T-5: APPLIED MATHEMATICS AND PLASMA PHYSICS
“Modern multiscale kinetic
algorithms for high-fidelity ICF capsule simulations”
Luis Chacon, Andrei N. Simakov, Will Taitano, and Brett Keenan
Abstract
The failure of the National Ignition Campaign at the NIF to demonstrate ignition has motivated a revision of the fidelity notions for our current ICF simulation
capabilities, as well as a probe for possible missing physics. It is now understood that, during the implosion process, fuel in ICF capsules (particularly at the Omega facility, but perhaps also at the NIF) traverse weakly collisional regimes that may allow
so-called kinetic behaviors not described by the standard radiation hydrodynamic models currently used to model ICF implosions. Such behaviors may include (among others) fuel stratification at shocks, kinetic mix at interfaces, and nonlocal heat and momentum
transport, which can significantly affect compression, heating, and ultimately fusion reactivity.

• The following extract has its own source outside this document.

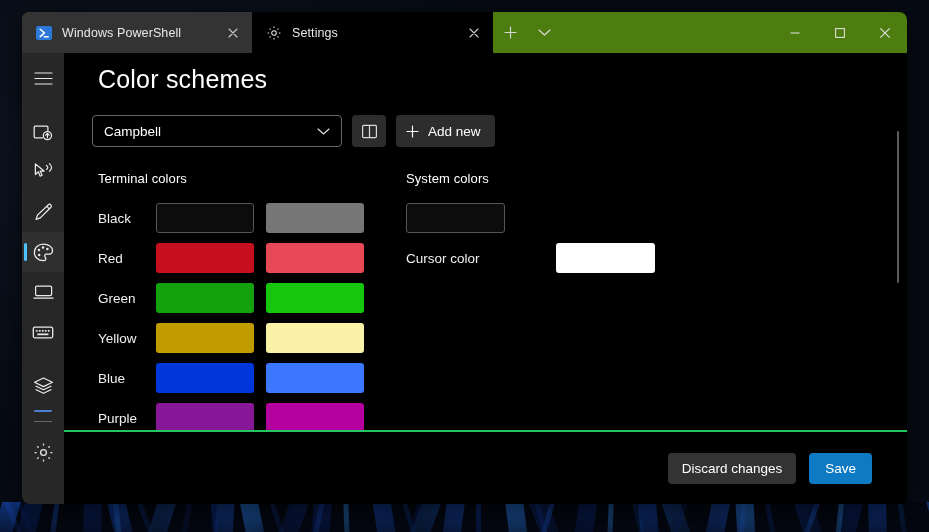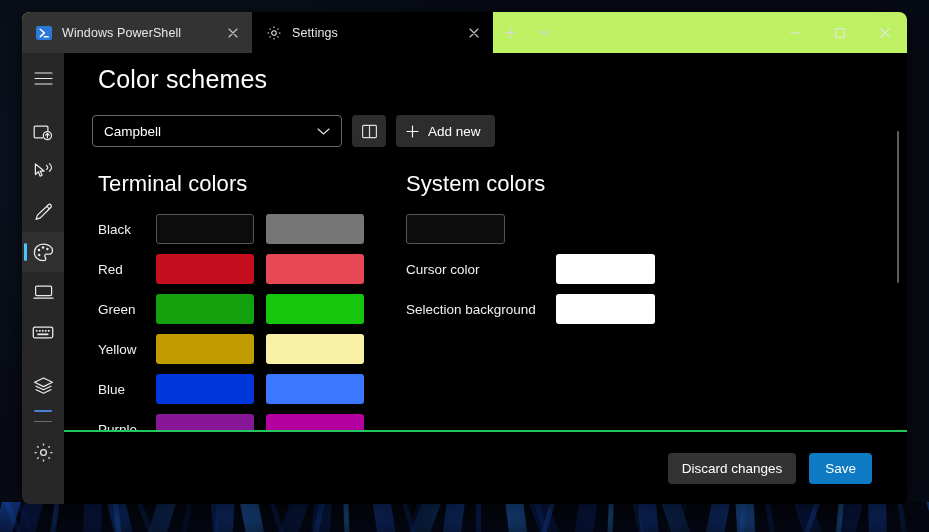"Windows PowerShell" #titlebar { background: #bef264 -> #4d7c0f }
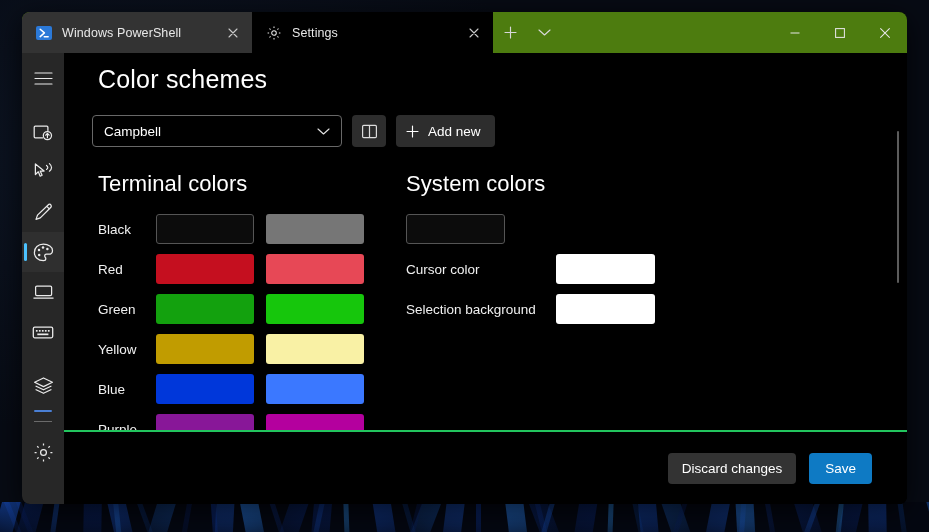"Terminal colors" .col-title { font-size: 22px -> 13px }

Modeling such kinetic behaviors at any level of fidelity, however, demands a quantum leap in algorithmic complexity from standard rad-hydro models. Kinetic physics
in semi-collisional plasmas is governed by a high-dimensional (3D+3V+time) set of the multispecies Vlasov-Fokker-Planck equations supporting multiple, very disparate time and length scales. The Fokker-Planck collision operator is nonlinear and nonlocal, and
features strict conservation properties in the continuum that must be numerically enforced for long-term accuracy.
Even in a reduced dimensionality system (1D-2V, spherically symmetric), a naive numerical treatment of this set of equations for ICF simulation is impractical,
demanding evolving circa 10^12 degrees of freedom over 10^10 time steps, which is significantly beyond envisioned exascale computing capabilities. In this talk, I will describe a novel multiscale simulation code, iFP, which has been designed for long-term
kinetic ICF capsule simulations. iFP is time-implicit and adaptive in both physical and velocity space. It has been specifically designed to deal with spatio-temporal temperature disparities such as those present in ICF capsules, and as a result it is able
to simulate ICF implosions at a tiny fraction of the cost of the naive estimates (10^6 degrees of freedom over 10^5 time steps), well within current computational capabiities. iFP has been thoroughly verified in planar and spherical geometries, and we have
begun exercising it for the simulation of spherical ICF implosions.